SUARA TRENGGALEK – Target Pendapatan Asli Daerah (PAD) dari sektor pariwisata Kabupaten Trenggalek pada tahun 2025 tidak tercapai.
Dinas Pariwisata dan Kebudayaan (Disparbud) Trenggalek mencatat realisasi PAD dari destinasi wisata yang dikelola pemerintah daerah masih berada di bawah target yang telah ditetapkan.
Pelaksana Tugas (Plt) Kepala Disparbud Trenggalek, Edi Santoso, menyebut dari target PAD sektor pariwisata sebesar Rp9,32 miliar pada 2025, realisasi yang tercapai hanya Rp6,55 miliar atau sekitar 70,3 persen.
“PAD dari sektor pariwisata di Kabupaten Trenggalek khususnya di destinasi yang dikelola oleh Dinas Pariwisata memang tidak mencapai target, dari target 9,32 miliar ini tercapai 6,55 miliar, atau 70,3 persen,” ujar Edi.
Ia mengakui capaian tersebut juga mengalami sedikit penurunan jika dibandingkan dengan tahun sebelumnya. Meski demikian, Pemerintah Kabupaten Trenggalek tetap memasang target PAD pariwisata yang lebih tinggi pada tahun 2026.
“Kemudian kalau dibandingkan dengan tahun sebelumnya sedikit menurun. Namun demikian di tahun 2026 target untuk PAD masih tetap ditingkatkan dengan harapan ada perubahan iklim pariwisata yang itu nanti bisa mendorong PAD bisa meningkat,” jelasnya.
Penurunan PAD pariwisata tersebut sejalan dengan turunnya jumlah kunjungan wisatawan sepanjang tahun 2025. Disparbud Trenggalek mencatat total pergerakan wisatawan pada 2025 mencapai 955.729 orang.
Jumlah tersebut terdiri atas 900.437 kunjungan ke destinasi wisata dan 55.292 tamu hotel. Angka ini menurun signifikan dibandingkan tahun 2024, di mana total pergerakan wisatawan ke Trenggalek tercatat lebih dari 1,54 juta orang.
Menurut Edi, salah satu faktor utama yang memengaruhi penurunan kunjungan wisatawan sekaligus PAD pariwisata adalah kondisi cuaca yang tidak menentu sepanjang 2025.
“Penyebab tidak tercapai ada beberapa hal, 2025 ini kami amati bersama ada iklim cuaca serba tidak menentu, berapa kali kami dapat himbauan informasi dari BMKG tentang cuaca ekstrem yang itu diketahui oleh masyarakat,” jelasnya.
Edi menambahkan dari informasi kondisi iklim tersebut sehingga masyarakat yang punya jadwal untuk berangkat berwisata ke Trenggalek tertunda dan tidak jadi berangkat.
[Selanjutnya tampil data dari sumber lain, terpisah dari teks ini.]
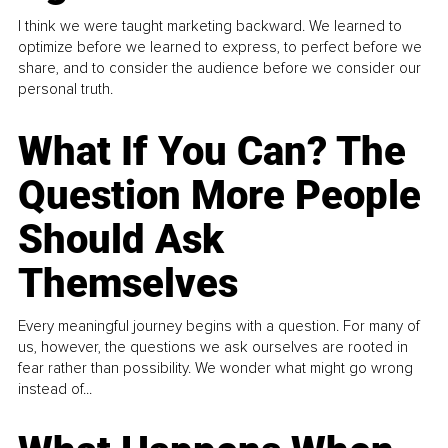
I think we were taught marketing backward. We learned to
optimize before we learned to express, to perfect before we
share, and to consider the audience before we consider our
personal truth.
What If You Can? The
Question More People
Should Ask
Themselves
Every meaningful journey begins with a question. For many of
us, however, the questions we ask ourselves are rooted in
fear rather than possibility. We wonder what might go wrong
instead of...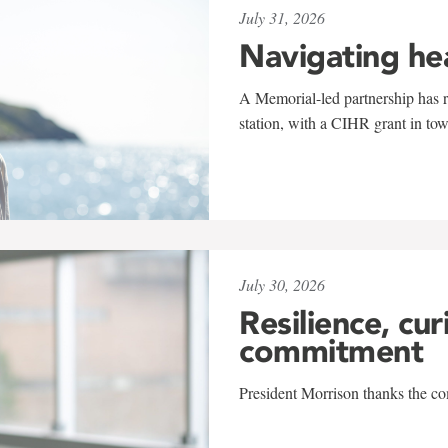
July 31, 2026
Navigating he
A Memorial-led partnership has re
station, with a CIHR grant in to
July 30, 2026
Resilience, cur
commitment
President Morrison thanks the co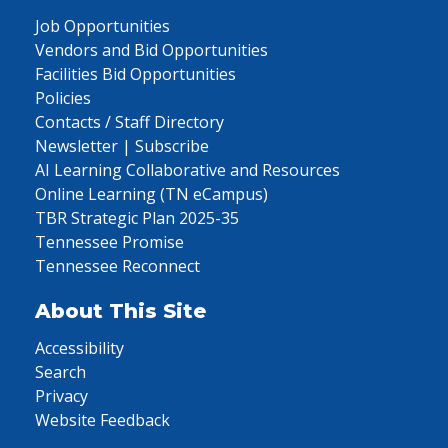
Job Opportunities
Vendors and Bid Opportunities
Facilities Bid Opportunities
Policies
Contacts / Staff Directory
Newsletter | Subscribe
AI Learning Collaborative and Resources
Online Learning (TN eCampus)
TBR Strategic Plan 2025-35
Tennessee Promise
Tennessee Reconnect
About This Site
Accessibility
Search
Privacy
Website Feedback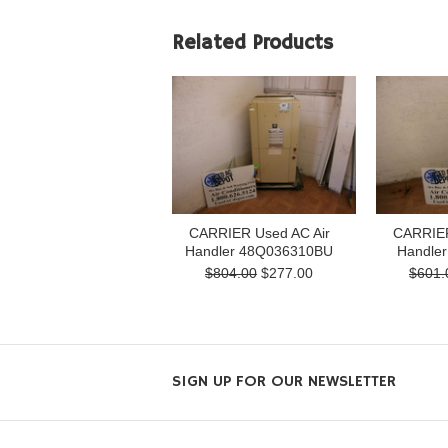
Related Products
CARRIER Used AC Air
CARRIER
Handler 48Q036310BU
Handle
$804.00
$277.00
$601.
SIGN UP FOR OUR NEWSLETTER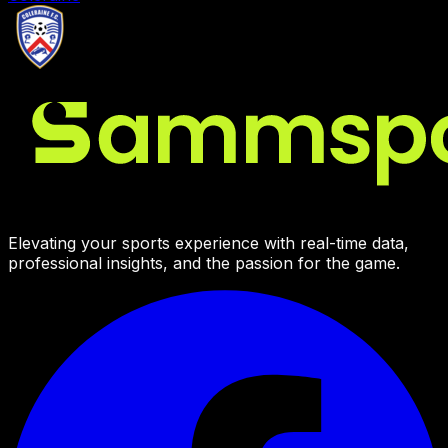
Elevating your sports experience with real-time data,
professional insights, and the passion for the game.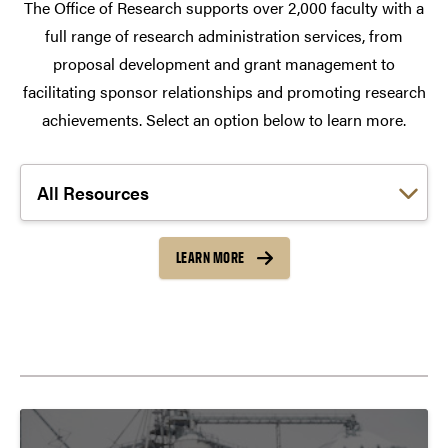
The Office of Research supports over 2,000 faculty with a
full range of research administration services, from
proposal development and grant management to
facilitating sponsor relationships and promoting research
achievements. Select an option below to learn more.
Choose a link:
LEARN MORE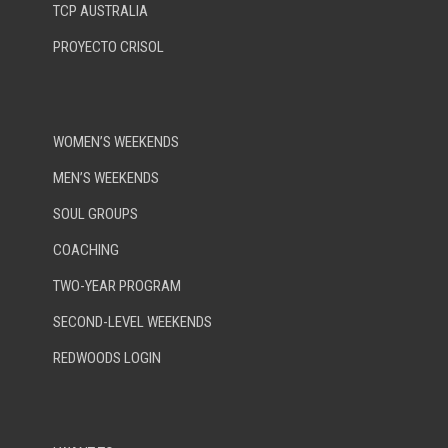
TCP AUSTRALIA
PROYECTO CRISOL
WOMEN’S WEEKENDS
MEN’S WEEKENDS
SOUL GROUPS
COACHING
TWO-YEAR PROGRAM
SECOND-LEVEL WEEKENDS
REDWOODS LOGIN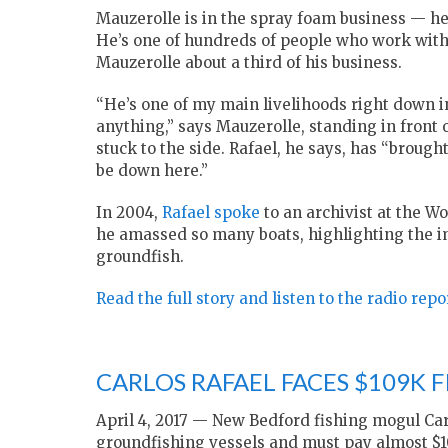
Mauzerolle is in the spray foam business — he
He’s one of hundreds of people who work with
Mauzerolle about a third of his business.
“He’s one of my main livelihoods right down in
anything,” says Mauzerolle, standing in front
stuck to the side. Rafael, he says, has “brough
be down here.”
In 2004,
Rafael spoke
to an archivist at the W
he amassed so many boats, highlighting the i
groundfish.
Read the full story and listen to the radio rep
CARLOS RAFAEL FACES $109K FI
April 4, 2017 —
New Bedford fishing mogul Carl
groundfishing vessels and must pay almost $10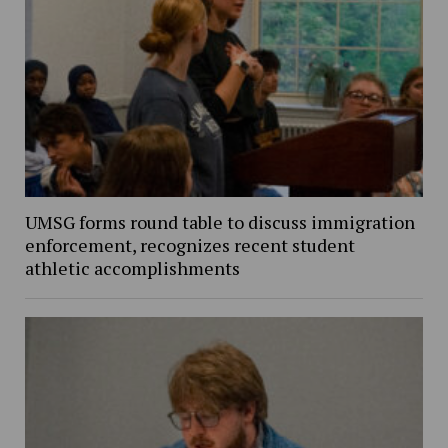
UMSG forms round table to discuss immigration
enforcement, recognizes recent student
athletic accomplishments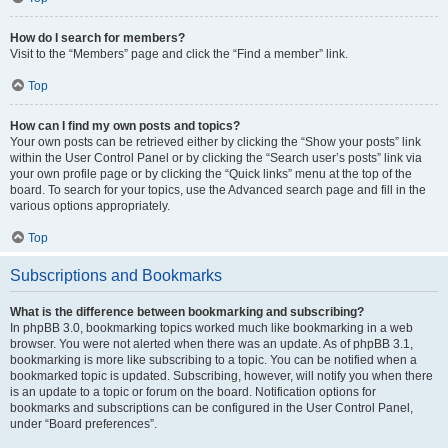
How do I search for members?
Visit to the “Members” page and click the “Find a member” link.
Top
How can I find my own posts and topics?
Your own posts can be retrieved either by clicking the “Show your posts” link
within the User Control Panel or by clicking the “Search user’s posts” link via
your own profile page or by clicking the “Quick links” menu at the top of the
board. To search for your topics, use the Advanced search page and fill in the
various options appropriately.
Top
Subscriptions and Bookmarks
What is the difference between bookmarking and subscribing?
In phpBB 3.0, bookmarking topics worked much like bookmarking in a web
browser. You were not alerted when there was an update. As of phpBB 3.1,
bookmarking is more like subscribing to a topic. You can be notified when a
bookmarked topic is updated. Subscribing, however, will notify you when there
is an update to a topic or forum on the board. Notification options for
bookmarks and subscriptions can be configured in the User Control Panel,
under “Board preferences”.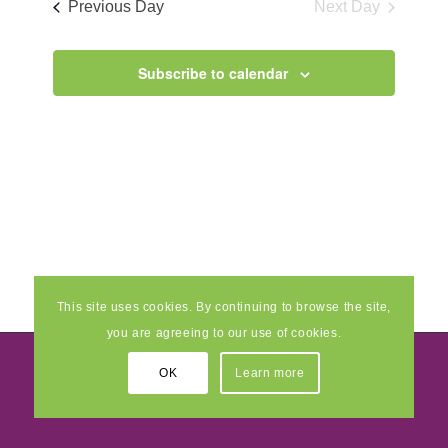
Previous Day
Next Day
Views
Navigati
Subscribe to calendar
This site uses cookies. By continuing to browse the site,
you are agreeing to our use of cookies.
OK
Learn more
© 2026 Pride Creative Enterprise and Multimedia Ltd
- Developed by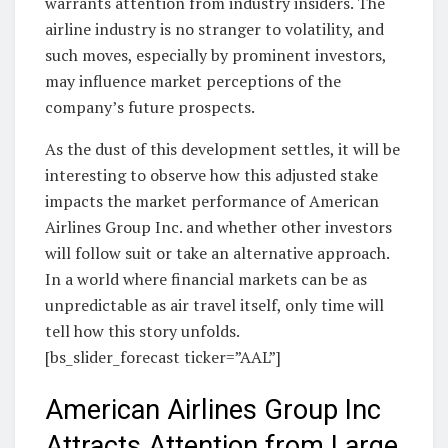
warrants attention from industry insiders. The
airline industry is no stranger to volatility, and
such moves, especially by prominent investors,
may influence market perceptions of the
company’s future prospects.
As the dust of this development settles, it will be
interesting to observe how this adjusted stake
impacts the market performance of American
Airlines Group Inc. and whether other investors
will follow suit or take an alternative approach.
In a world where financial markets can be as
unpredictable as air travel itself, only time will
tell how this story unfolds.
[bs_slider_forecast ticker=”AAL”]
American Airlines Group Inc
Attracts Attention from Large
Ia menambahkan, dampak cuaca ekstrem tidak hanya dirasakan Trenggalek, tetapi juga terjadi di sejumlah daerah lain, khususnya destinasi wisata di kawasan selatan.
“Dan ini juga dirasakan sama oleh ke luar daerah, baik tetangga destinasi di wilayah selatan Trenggalek, sama tren ada menurun. Jadi andalan di Trenggalek Pantai Pasir Putih dan Simbaronce,” kata Edi.